Passage to read:
What impact does BACE1 knockout have in experimental models?

Answer 8

While it reduces Aβ production, BACE1 knockout leads to hypomyelination, particularly in the optic nerve, and causes frequent epileptic seizures.

Question 9

What are the main β-secretase inhibitors used in Alzheimer’s treatment research?

Answer 9

• Verubecestat (β-secretase 1 & 2 inhibitor)
• Lanabecestat (β-secretase 1 inhibitor)
• Atabecestat (β-secretase 1 inhibitor)

Question 10

What is tau protein’s normal function?

Answer 10

Tau stabilizes microtubules, supporting axonal transport and neuronal integrity.

Question 11

How does tau pathology contribute to Alzheimer’s disease?

Extracted information:
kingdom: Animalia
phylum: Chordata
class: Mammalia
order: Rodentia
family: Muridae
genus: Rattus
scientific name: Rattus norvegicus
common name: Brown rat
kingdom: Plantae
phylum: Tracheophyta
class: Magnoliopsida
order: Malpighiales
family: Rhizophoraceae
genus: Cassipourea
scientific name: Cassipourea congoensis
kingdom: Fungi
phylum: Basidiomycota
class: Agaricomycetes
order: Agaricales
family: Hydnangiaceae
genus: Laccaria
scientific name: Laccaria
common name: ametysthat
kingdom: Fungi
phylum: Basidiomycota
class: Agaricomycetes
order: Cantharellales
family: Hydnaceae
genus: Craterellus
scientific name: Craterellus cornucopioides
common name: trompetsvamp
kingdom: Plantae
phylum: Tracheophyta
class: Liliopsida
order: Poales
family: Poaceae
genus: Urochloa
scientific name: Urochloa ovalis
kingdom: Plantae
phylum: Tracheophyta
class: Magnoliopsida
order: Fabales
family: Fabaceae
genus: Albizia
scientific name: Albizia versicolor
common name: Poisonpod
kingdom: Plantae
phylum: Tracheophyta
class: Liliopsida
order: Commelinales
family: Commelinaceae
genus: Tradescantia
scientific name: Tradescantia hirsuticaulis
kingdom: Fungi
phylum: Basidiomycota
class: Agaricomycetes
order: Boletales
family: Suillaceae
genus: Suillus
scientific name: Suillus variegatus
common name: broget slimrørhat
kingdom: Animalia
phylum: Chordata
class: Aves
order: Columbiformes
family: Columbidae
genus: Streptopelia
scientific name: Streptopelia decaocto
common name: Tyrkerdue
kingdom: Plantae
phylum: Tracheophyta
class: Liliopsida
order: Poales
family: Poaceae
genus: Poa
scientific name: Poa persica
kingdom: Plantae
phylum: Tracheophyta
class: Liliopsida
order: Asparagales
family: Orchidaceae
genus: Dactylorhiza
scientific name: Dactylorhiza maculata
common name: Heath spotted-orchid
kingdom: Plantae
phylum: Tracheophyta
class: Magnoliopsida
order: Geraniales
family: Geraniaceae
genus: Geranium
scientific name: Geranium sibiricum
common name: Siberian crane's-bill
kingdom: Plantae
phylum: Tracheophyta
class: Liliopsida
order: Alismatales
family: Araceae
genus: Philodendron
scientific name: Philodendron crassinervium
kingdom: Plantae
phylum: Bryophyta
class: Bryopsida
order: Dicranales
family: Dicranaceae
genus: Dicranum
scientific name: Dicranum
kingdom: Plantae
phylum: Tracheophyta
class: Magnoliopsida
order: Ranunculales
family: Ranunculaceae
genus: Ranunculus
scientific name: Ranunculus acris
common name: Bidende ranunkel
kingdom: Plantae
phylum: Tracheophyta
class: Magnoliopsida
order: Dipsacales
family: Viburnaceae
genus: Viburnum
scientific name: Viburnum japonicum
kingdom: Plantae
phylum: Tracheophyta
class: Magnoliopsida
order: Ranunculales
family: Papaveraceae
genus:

Task statement: According to the Alzheimer's question-and-answer passage, how does tau support axonal transport and neuronal integrity? Answer in one to three sentences. This material comes from a separate source.

Solution: Tau supports axonal transport and neuronal integrity by stabilizing microtubules.